Each entry is to be repeated word for word, and the images are to be dropped.

Excerpted data: Begin

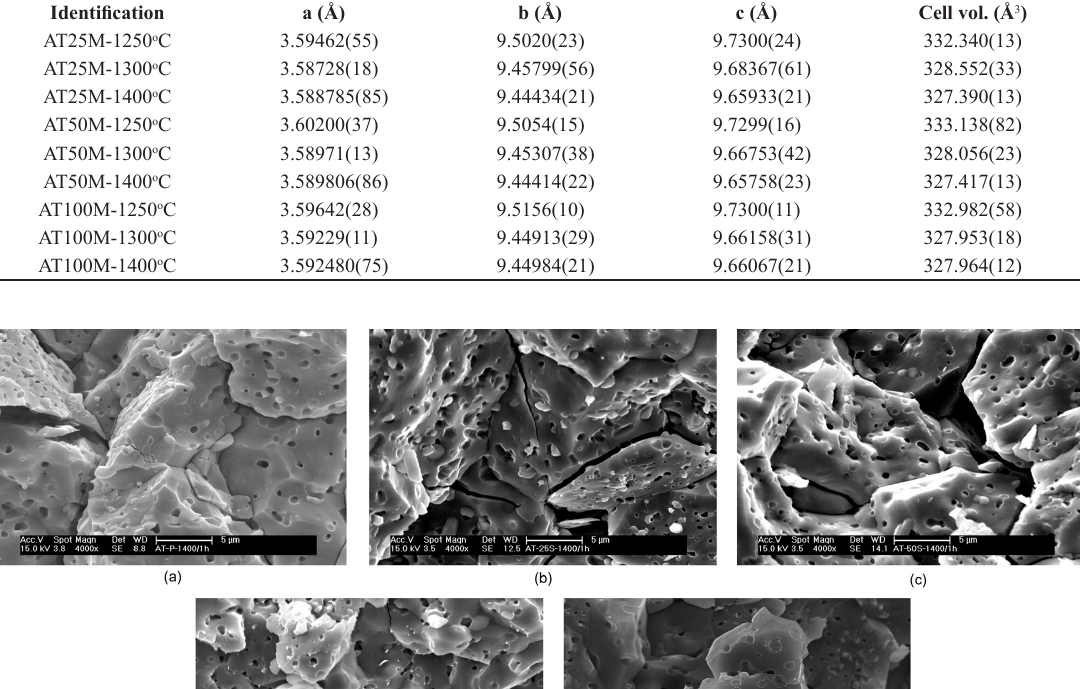
Table 2. Al TiO lattice parameters obtained by Rietveld refinements. 2 5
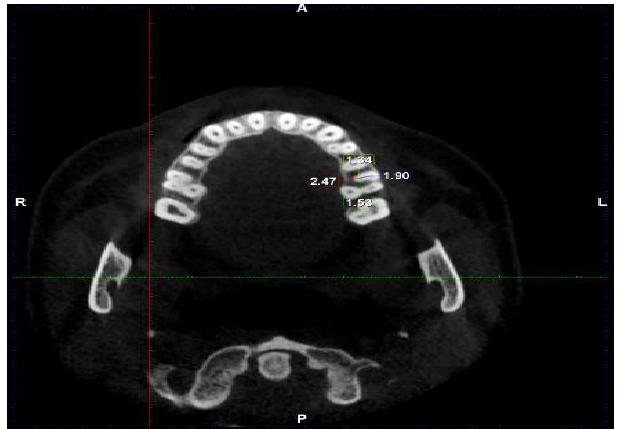
Fig. 2- A sample measurement on the CBCT image in the middle one- third.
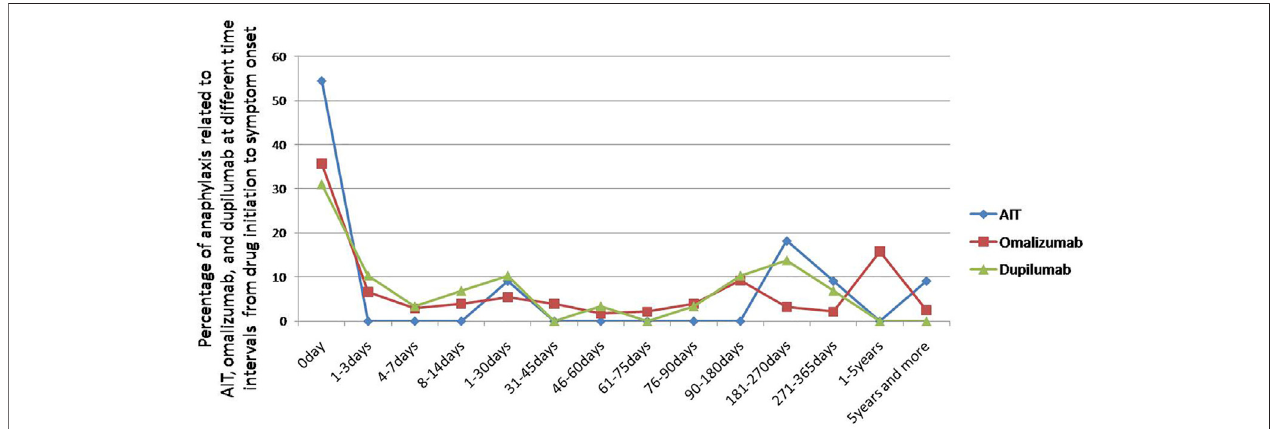
FIGURE 2 | Percentage of anaphylaxis related to AIT, omalizumab, and dupilumab at different time intervals from drug initiation to symptom onset.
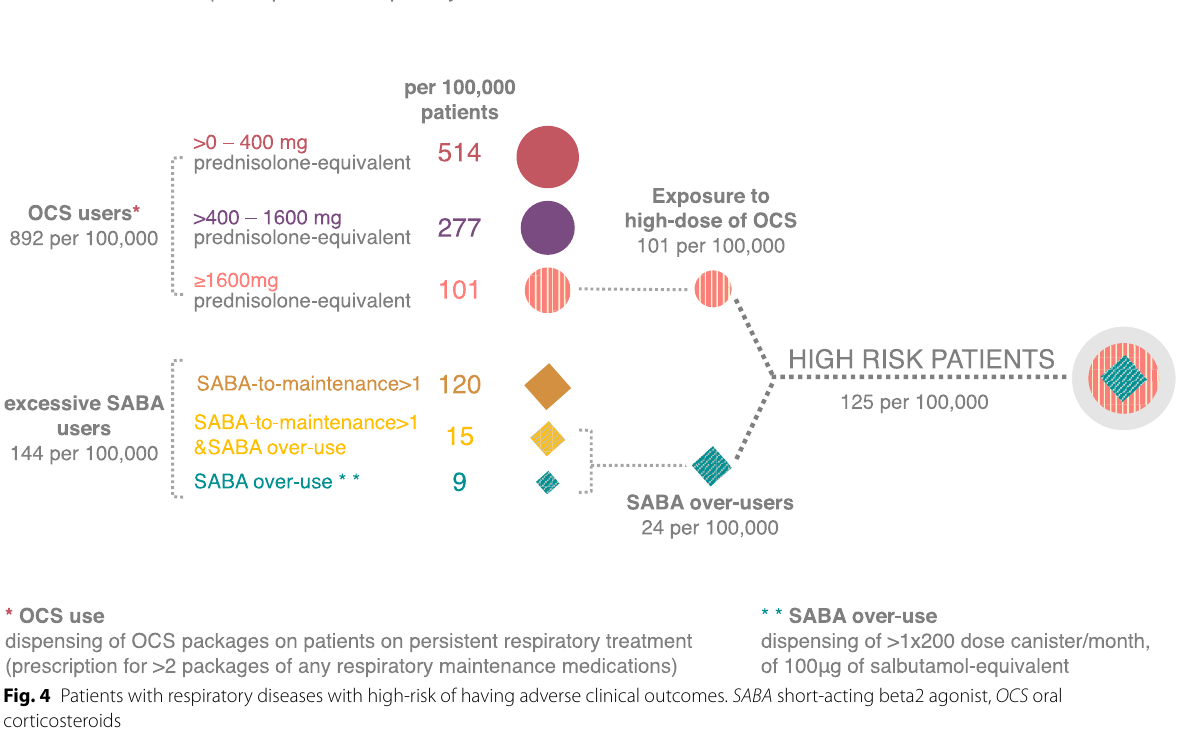
Fig. 4 Patients with respiratory diseases with high‑risk of having adverse clinical outcomes. SABA short‑acting beta2 agonist, OCS oral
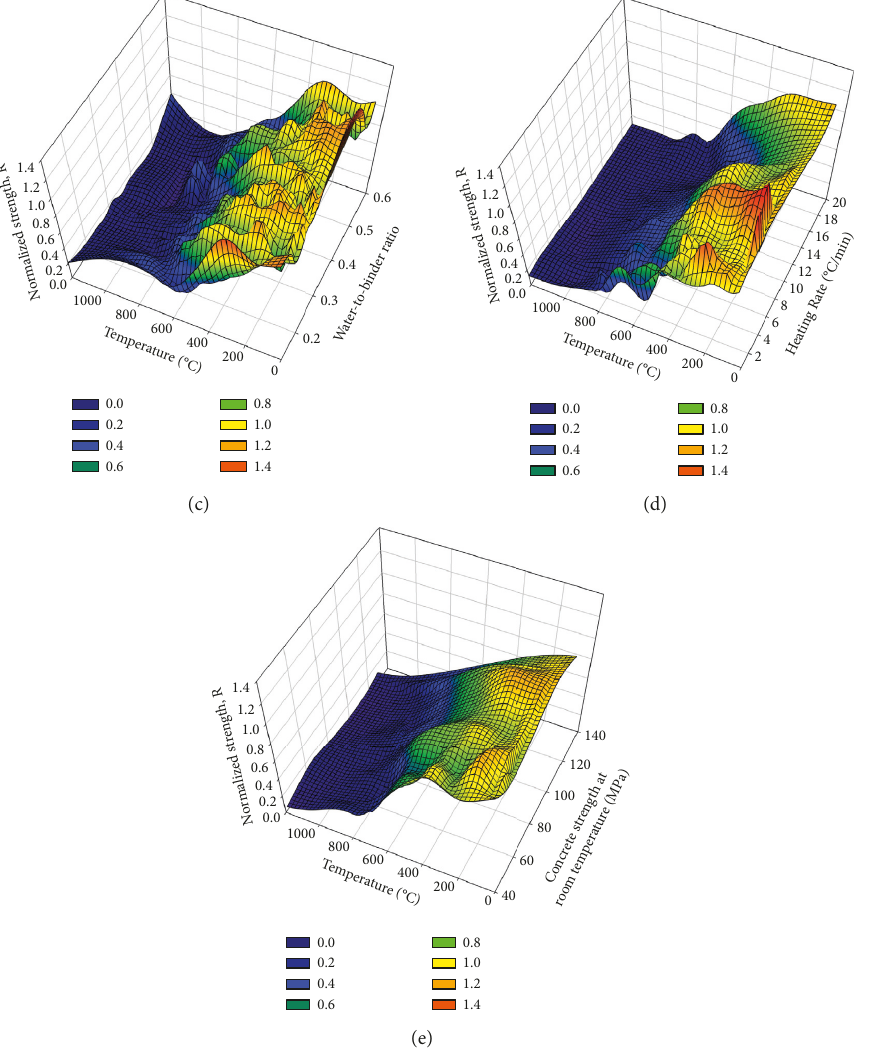
Figure 3: Normalized concrete strength as functions of exposure temperature and (a) type of coarse aggregate, (b) aggregate-to-binder ratio, (c) water-to-binder ratio, (d) heating rate, and (e) concrete strength at room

Excerpted data: End

== Answer to this problem ==
Table 2. Al TiO lattice parameters obtained by Rietveld refinements. 2 5
Fig. 2- A sample measurement on the CBCT image in the middle one- third.
FIGURE 2 | Percentage of anaphylaxis related to AIT, omalizumab, and dupilumab at different time intervals from drug initiation to symptom onset.
Fig. 4 Patients with respiratory diseases with high‑risk of having adverse clinical outcomes. SABA short‑acting beta2 agonist, OCS oral
Figure 3: Normalized concrete strength as functions of exposure temperature and (a) type of coarse aggregate, (b) aggregate-to-binder ratio, (c) water-to-binder ratio, (d) heating rate, and (e) concrete strength at room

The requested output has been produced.